AAA studios are bleeding money out of every orifice because nobody gives a shit about their bland and boring games. BG3 was where the potentials started to show, but it's going to take another few years of studios tripping over themselves before the ones with actual cash are going to start investing elsewhere.
I guess we're doing this again.
BG3 is the triplest of triple-A. It's a four studio game with a budget in the hundreds of millions, a major IP license and half a decade of development. If we're going to use the term we're going to have to agree on what it means.
Also, everybody is bleeding money right now. It's not a creative issue. The financial situation has changed. If anything, the AAA guys are still raking it in. Fortnite and Call of Duty are making tons of money. It's the middle of the pack that is suffering most.
The budget was $25 million for BG3, not hundreds of millions. It is not a "four-studio game". It's ties to D&D are far far easier to license than most IP, since it's literally called the Open Game License.
Concord cost $400 million. The latest CoD game cost $600 million. Starfield was $200 million. The latest Assassin's Creed was $300 million.
Ubisoft is in trouble. EA is in trouble. Games divisions for Sony, Microsoft, and WB are in trouble. These are all AAA studios, not the "middle of the pack".
They went from a hundred to four hundred devs across a five year dev cycle. Unless Baldur's Gate was developed by minimum wage workers it was NOT done for 25 mill. Depending on what the average salary on the seocndary locations is, it's more likely anywhere between 3-5x of that at least, not counting marketing budget and other costs. I guess you're correct about it not being four studios. Larian actually has studios in seven locations. And it is NOT developed unilaterally by Larian under the Open Game License, it's a WotC-backed game on a licensing deal years in the making.
Larian isn't small and BG3 is a HUGE goddamn project of gargantuan scope. It's as AAA as they come. It's amazing, I love it, but it's a AAA game or the term has no meaning.
I'm also pretty sure the Concord and CoD figures are inflated. Concord was stuck in development hell for a long time, but some of the numbers out there are way too high. For one thing people are claiming it was in development much longer than it was (the studio didn't even exist at the time some of the reports claim it started development). That thing took about as long to make as BG3, best I can tell.

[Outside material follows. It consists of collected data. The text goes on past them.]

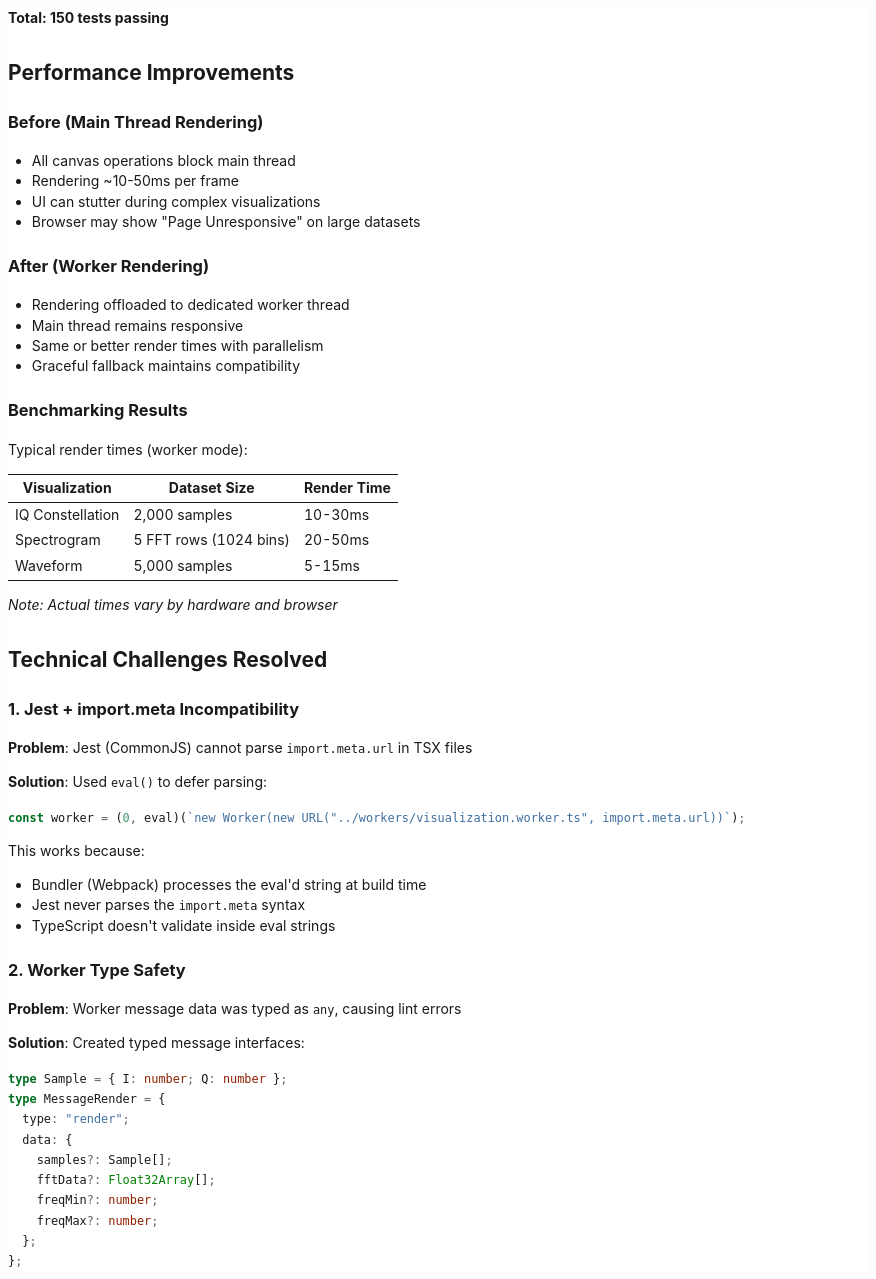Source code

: **Total: 150 tests passing**

## Performance Improvements

### Before (Main Thread Rendering)
- All canvas operations block main thread
- Rendering ~10-50ms per frame
- UI can stutter during complex visualizations
- Browser may show "Page Unresponsive" on large datasets

### After (Worker Rendering)
- Rendering offloaded to dedicated worker thread
- Main thread remains responsive
- Same or better render times with parallelism
- Graceful fallback maintains compatibility

### Benchmarking Results

Typical render times (worker mode):

| Visualization | Dataset Size | Render Time |
|--------------|--------------|-------------|
| IQ Constellation | 2,000 samples | 10-30ms |
| Spectrogram | 5 FFT rows (1024 bins) | 20-50ms |
| Waveform | 5,000 samples | 5-15ms |

*Note: Actual times vary by hardware and browser*

## Technical Challenges Resolved

### 1. Jest + import.meta Incompatibility
**Problem**: Jest (CommonJS) cannot parse `import.meta.url` in TSX files

**Solution**: Used `eval()` to defer parsing:
```typescript
const worker = (0, eval)(`new Worker(new URL("../workers/visualization.worker.ts", import.meta.url))`);
```

This works because:
- Bundler (Webpack) processes the eval'd string at build time
- Jest never parses the `import.meta` syntax
- TypeScript doesn't validate inside eval strings

### 2. Worker Type Safety
**Problem**: Worker message data was typed as `any`, causing lint errors

**Solution**: Created typed message interfaces:
```typescript
type Sample = { I: number; Q: number };
type MessageRender = {
  type: "render";
  data: {
    samples?: Sample[];
    fftData?: Float32Array[];
    freqMin?: number;
    freqMax?: number;
  };
};
```
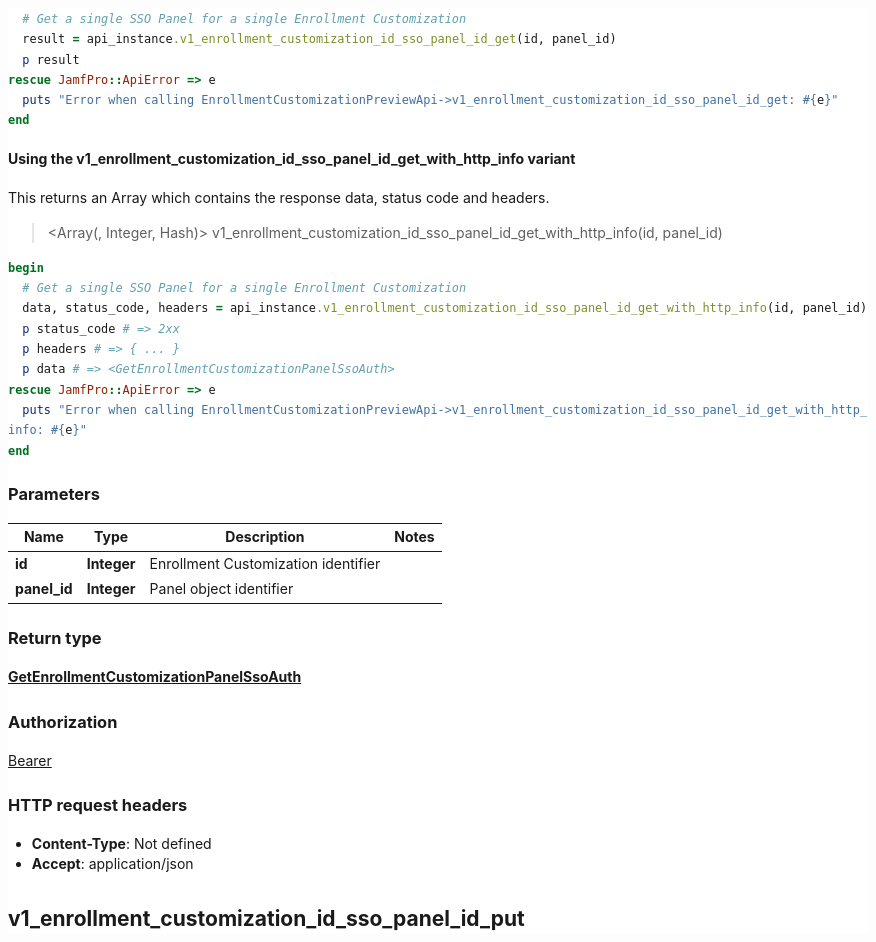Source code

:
 ```ruby
  # Get a single SSO Panel for a single Enrollment Customization 
  result = api_instance.v1_enrollment_customization_id_sso_panel_id_get(id, panel_id)
  p result
rescue JamfPro::ApiError => e
  puts "Error when calling EnrollmentCustomizationPreviewApi->v1_enrollment_customization_id_sso_panel_id_get: #{e}"
end
```

#### Using the v1_enrollment_customization_id_sso_panel_id_get_with_http_info variant

This returns an Array which contains the response data, status code and headers.

> <Array(<GetEnrollmentCustomizationPanelSsoAuth>, Integer, Hash)> v1_enrollment_customization_id_sso_panel_id_get_with_http_info(id, panel_id)

```ruby
begin
  # Get a single SSO Panel for a single Enrollment Customization 
  data, status_code, headers = api_instance.v1_enrollment_customization_id_sso_panel_id_get_with_http_info(id, panel_id)
  p status_code # => 2xx
  p headers # => { ... }
  p data # => <GetEnrollmentCustomizationPanelSsoAuth>
rescue JamfPro::ApiError => e
  puts "Error when calling EnrollmentCustomizationPreviewApi->v1_enrollment_customization_id_sso_panel_id_get_with_http_info: #{e}"
end
```

### Parameters

| Name | Type | Description | Notes |
| ---- | ---- | ----------- | ----- |
| **id** | **Integer** | Enrollment Customization identifier |  |
| **panel_id** | **Integer** | Panel object identifier |  |

### Return type

[**GetEnrollmentCustomizationPanelSsoAuth**](GetEnrollmentCustomizationPanelSsoAuth.md)

### Authorization

[Bearer](../README.md#Bearer)

### HTTP request headers

- **Content-Type**: Not defined
- **Accept**: application/json


## v1_enrollment_customization_id_sso_panel_id_put

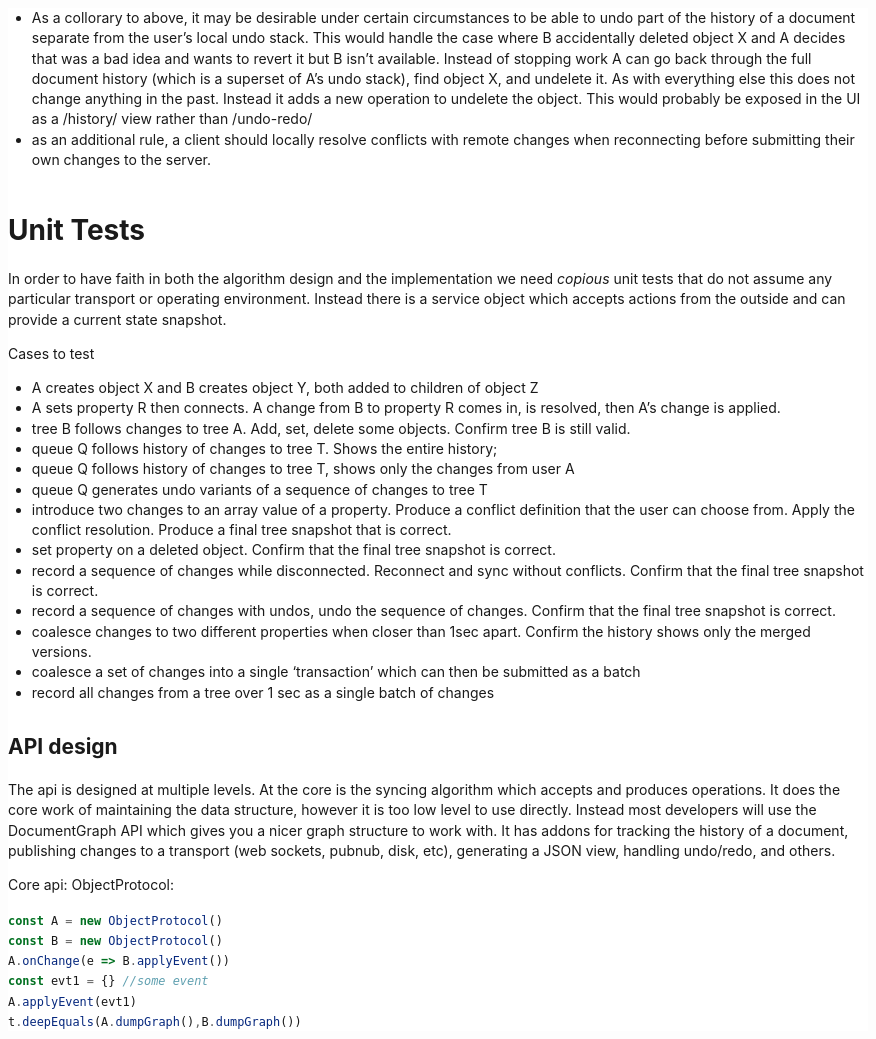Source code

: * As a collorary to above, it may be desirable under certain circumstances to be able to undo part of the history of a document separate from the user’s local undo stack.  This would handle the case where B accidentally deleted object X and A decides that was a bad idea and wants to revert it but B isn’t available. Instead of stopping work A can go back through the full document history (which is a superset of A’s undo stack), find object X, and undelete it. As with everything else this does not change anything in the past. Instead it adds a new operation to undelete the object.  This would probably be exposed in the UI as a /history/ view rather than /undo-redo/
* as an additional rule, a client should locally resolve conflicts with remote changes when reconnecting before submitting their own changes to the server. 



# Unit Tests
In order to have faith in both the algorithm design and the implementation we need *copious* unit tests that do not assume any particular transport or operating environment. Instead there is a service object which accepts actions from the outside and can provide a current state snapshot.

Cases to test
* A creates object X and B creates object Y, both added to children of object Z
* A sets property R then connects. A change from B to property R comes in, is resolved, then A’s change is applied.
* tree B follows changes to tree A. Add, set, delete some objects. Confirm tree B is still valid.
* queue Q follows history of changes to tree T. Shows the entire history;
* queue Q follows history of changes to tree T, shows only the changes from user A
* queue Q generates undo variants of a sequence of changes to tree T
* introduce two changes to an array value of a property. Produce a conflict definition that the user can choose from. Apply the conflict resolution. Produce a final tree snapshot that is correct.
* set property on a deleted object. Confirm that the final tree snapshot is correct.
* record a sequence of changes while disconnected. Reconnect and sync without conflicts. Confirm that the final tree snapshot is correct.
* record a sequence of changes with undos, undo the sequence of changes. Confirm that the final tree snapshot is correct.
* coalesce changes to two different properties when closer than 1sec apart. Confirm the history shows only the merged versions.
* coalesce a set of changes into a single ‘transaction’ which can then be submitted as a batch
* record all changes from a tree over 1 sec as a single batch of changes




## API design
The api is designed at multiple levels. At the core is the syncing algorithm which accepts and produces operations.  It does the core work of maintaining the data structure, however it is too low level to use directly. Instead most developers will use the DocumentGraph API which gives you a nicer graph structure to work with.  It has addons for tracking the history of a document, publishing changes to a transport (web sockets, pubnub, disk, etc), generating a JSON view, handling undo/redo, and others.  


Core api:  ObjectProtocol:
``` javascript
const A = new ObjectProtocol()
const B = new ObjectProtocol()
A.onChange(e => B.applyEvent())
const evt1 = {} //some event
A.applyEvent(evt1)
t.deepEquals(A.dumpGraph(),B.dumpGraph())
```
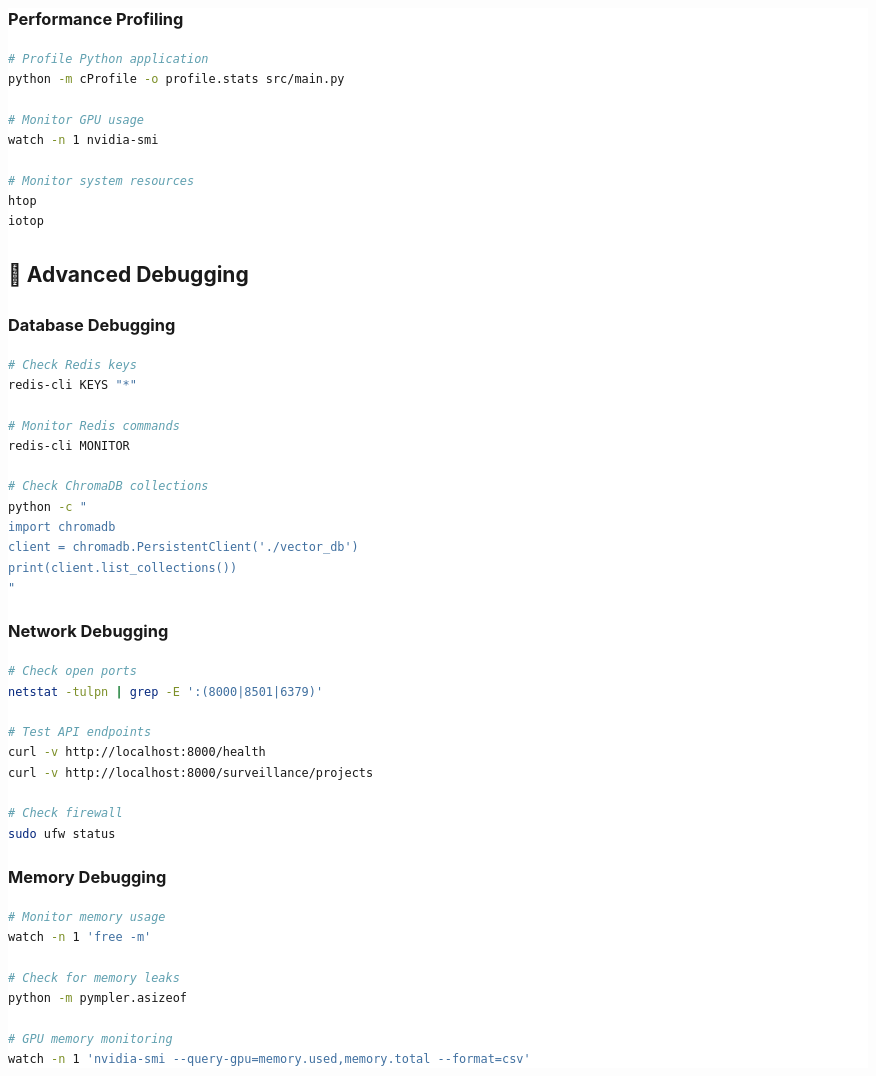 ### Performance Profiling
```bash
# Profile Python application
python -m cProfile -o profile.stats src/main.py

# Monitor GPU usage
watch -n 1 nvidia-smi

# Monitor system resources
htop
iotop
```

## 🔧 Advanced Debugging

### Database Debugging
```bash
# Check Redis keys
redis-cli KEYS "*"

# Monitor Redis commands
redis-cli MONITOR

# Check ChromaDB collections
python -c "
import chromadb
client = chromadb.PersistentClient('./vector_db')
print(client.list_collections())
"
```

### Network Debugging
```bash
# Check open ports
netstat -tulpn | grep -E ':(8000|8501|6379)'

# Test API endpoints
curl -v http://localhost:8000/health
curl -v http://localhost:8000/surveillance/projects

# Check firewall
sudo ufw status
```

### Memory Debugging
```bash
# Monitor memory usage
watch -n 1 'free -m'

# Check for memory leaks
python -m pympler.asizeof

# GPU memory monitoring
watch -n 1 'nvidia-smi --query-gpu=memory.used,memory.total --format=csv'
```
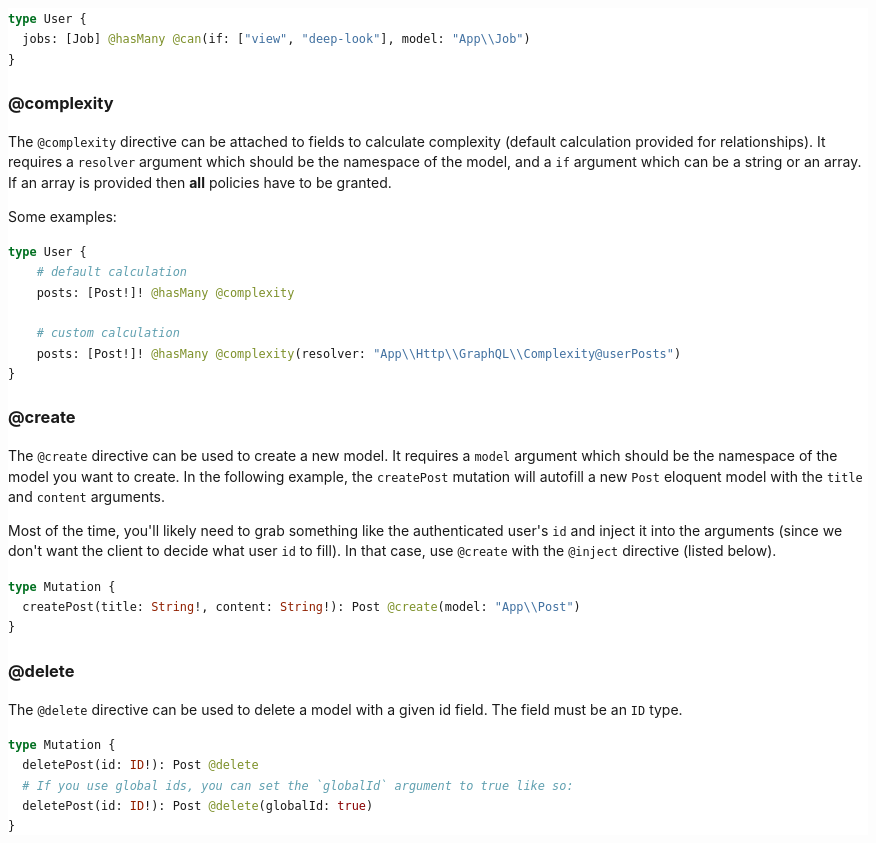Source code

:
 ```graphql
type User {
  jobs: [Job] @hasMany @can(if: ["view", "deep-look"], model: "App\\Job")
}
```

<a name="complexity"></a>

### @complexity

The `@complexity` directive can be attached to fields to calculate complexity (default calculation provided for relationships). It requires a `resolver` argument which should be the namespace of the model, and a `if` argument which can be a string or an array. If an array is provided then **all** policies have to be granted.

Some examples:

```graphql
type User {
    # default calculation
    posts: [Post!]! @hasMany @complexity

    # custom calculation
    posts: [Post!]! @hasMany @complexity(resolver: "App\\Http\\GraphQL\\Complexity@userPosts")
}
```

<a name="create"></a>

### @create

The `@create` directive can be used to create a new model. It requires a `model` argument which should be the namespace of the model you want to create. In the following example, the `createPost` mutation will autofill a new `Post` eloquent model with the `title` and `content` arguments.

Most of the time, you'll likely need to grab something like the authenticated user's `id` and inject it into the arguments (since we don't want the client to decide what user `id` to fill). In that case, use `@create` with the `@inject` directive (listed below).

```graphql
type Mutation {
  createPost(title: String!, content: String!): Post @create(model: "App\\Post")
}
```

<a name="delete"></a>

### @delete

The `@delete` directive can be used to delete a model with a given id field. The field must be an `ID` type.

```graphql
type Mutation {
  deletePost(id: ID!): Post @delete
  # If you use global ids, you can set the `globalId` argument to true like so:
  deletePost(id: ID!): Post @delete(globalId: true)
}
```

People are stuck in the 2010s when they think about how the games industry is put together, where the money is going and what "AAA" means. It's leading to this weird mismatch where they think the only things coming out are five franchises from traditional publishers that are driving a fraction of the revenue and playtime across the industry. You want to know what the majority of the games industry is in 2025? Fortnite, Roblox, GTA Online and Call of Duty. Minecraft on a good day. It is insanely top heavy right now and players are sticking to forever games and not moving to anything else for a decade.
It is getting increasingly exhausting to see the online narrative rant and rave and dogpile over whatever punching bag they've decided arbitrarily is the big bad moneybags of the week based on who knows what while the real userbase consolidates around a handful of games they won't even acknowledge existing. The general feeling around the industry is of depressed desperation and with the userbase as stuck in random hatefests as it's always been (because man, has gaming's fanbase always been toxic as hell) I don't know what reverses things.
This idea that anybody with a few million of funding can just turn around and make Baldur's Gate is not going to destroy all of gaming, but it sure as hell won't help. There are many good lessons to take from BG3 (and a few bad ones), but the reality is the investment is gone, is not coming back in the same way anytime soon and it's going to be Balatros all the way down until something changes. IF something changes. Gaming as we remember it may have a comeback, but it's no guarantee. It could also just become the next comics industry or music industry, and depending on how it goes, my patience with this line of argument will likely shift as well.
Yeah cheap loans are done worldwide which always hits the midweights the hardest.